[Extracted data entries]
>> Begin
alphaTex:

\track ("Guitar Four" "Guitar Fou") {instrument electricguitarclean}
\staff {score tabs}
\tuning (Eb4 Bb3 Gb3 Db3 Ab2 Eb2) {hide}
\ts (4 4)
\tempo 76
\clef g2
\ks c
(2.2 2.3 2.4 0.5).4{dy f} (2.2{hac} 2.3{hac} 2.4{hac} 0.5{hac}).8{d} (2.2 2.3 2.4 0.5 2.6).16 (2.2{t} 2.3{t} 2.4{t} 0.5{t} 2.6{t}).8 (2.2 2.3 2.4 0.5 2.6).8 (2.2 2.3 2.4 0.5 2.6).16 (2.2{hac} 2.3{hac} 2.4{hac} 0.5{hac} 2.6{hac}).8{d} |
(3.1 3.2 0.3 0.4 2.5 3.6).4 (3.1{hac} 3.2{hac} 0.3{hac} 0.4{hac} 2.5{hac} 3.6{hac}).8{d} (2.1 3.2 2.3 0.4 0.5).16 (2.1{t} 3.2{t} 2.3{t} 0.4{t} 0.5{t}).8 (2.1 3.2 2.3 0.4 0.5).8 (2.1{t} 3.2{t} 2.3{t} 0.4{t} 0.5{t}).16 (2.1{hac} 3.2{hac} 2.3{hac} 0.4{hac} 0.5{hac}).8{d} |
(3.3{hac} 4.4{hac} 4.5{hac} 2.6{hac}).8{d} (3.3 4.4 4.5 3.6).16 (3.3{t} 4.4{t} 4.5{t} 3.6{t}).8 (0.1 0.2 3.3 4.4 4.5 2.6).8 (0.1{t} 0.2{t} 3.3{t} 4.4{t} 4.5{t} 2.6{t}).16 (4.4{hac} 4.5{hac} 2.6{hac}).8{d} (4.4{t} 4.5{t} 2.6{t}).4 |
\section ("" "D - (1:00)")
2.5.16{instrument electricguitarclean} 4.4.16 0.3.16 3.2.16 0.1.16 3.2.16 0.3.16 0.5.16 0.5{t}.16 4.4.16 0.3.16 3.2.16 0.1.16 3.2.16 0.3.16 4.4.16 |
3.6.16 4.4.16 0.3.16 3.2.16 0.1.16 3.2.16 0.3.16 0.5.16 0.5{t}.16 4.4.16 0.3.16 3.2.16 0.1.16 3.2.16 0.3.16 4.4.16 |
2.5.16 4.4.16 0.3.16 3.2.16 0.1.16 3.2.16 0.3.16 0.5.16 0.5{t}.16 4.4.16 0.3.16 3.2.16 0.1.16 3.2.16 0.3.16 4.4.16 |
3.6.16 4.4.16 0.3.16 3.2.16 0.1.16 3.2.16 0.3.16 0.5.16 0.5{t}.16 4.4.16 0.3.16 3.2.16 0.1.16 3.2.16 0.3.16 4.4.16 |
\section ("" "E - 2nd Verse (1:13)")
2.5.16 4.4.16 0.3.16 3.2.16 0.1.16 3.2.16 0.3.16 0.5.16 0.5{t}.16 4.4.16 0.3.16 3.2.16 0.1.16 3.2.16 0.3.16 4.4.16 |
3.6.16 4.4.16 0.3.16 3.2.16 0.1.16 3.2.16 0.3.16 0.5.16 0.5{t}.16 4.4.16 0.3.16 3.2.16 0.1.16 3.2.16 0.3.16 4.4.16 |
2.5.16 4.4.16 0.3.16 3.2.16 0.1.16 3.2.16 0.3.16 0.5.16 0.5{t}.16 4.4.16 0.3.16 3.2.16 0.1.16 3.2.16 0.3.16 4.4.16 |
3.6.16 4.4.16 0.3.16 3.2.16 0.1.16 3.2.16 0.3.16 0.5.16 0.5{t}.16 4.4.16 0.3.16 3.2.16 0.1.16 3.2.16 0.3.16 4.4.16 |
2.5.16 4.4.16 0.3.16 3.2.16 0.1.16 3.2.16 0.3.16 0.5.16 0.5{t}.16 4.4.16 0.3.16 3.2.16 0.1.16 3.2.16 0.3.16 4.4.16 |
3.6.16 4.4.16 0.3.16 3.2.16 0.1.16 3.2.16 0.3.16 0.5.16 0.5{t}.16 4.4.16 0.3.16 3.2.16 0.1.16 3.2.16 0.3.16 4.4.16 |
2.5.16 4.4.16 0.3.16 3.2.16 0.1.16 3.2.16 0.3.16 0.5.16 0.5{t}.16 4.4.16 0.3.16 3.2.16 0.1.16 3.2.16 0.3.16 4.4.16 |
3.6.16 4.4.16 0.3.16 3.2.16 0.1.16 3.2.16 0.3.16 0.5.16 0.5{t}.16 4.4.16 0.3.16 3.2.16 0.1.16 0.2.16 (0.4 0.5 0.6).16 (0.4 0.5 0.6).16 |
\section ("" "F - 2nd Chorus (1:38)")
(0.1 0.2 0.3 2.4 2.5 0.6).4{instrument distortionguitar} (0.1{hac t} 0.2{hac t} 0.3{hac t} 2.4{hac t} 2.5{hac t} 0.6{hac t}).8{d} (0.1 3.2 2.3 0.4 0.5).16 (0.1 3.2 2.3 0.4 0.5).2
>> End
**Task prompt**
Which lines in the data above contain the word "section"? Extract each of them in full.

**Expected answer**
\section ("" "D - (1:00)")
\section ("" "E - 2nd Verse (1:13)")
\section ("" "F - 2nd Chorus (1:38)")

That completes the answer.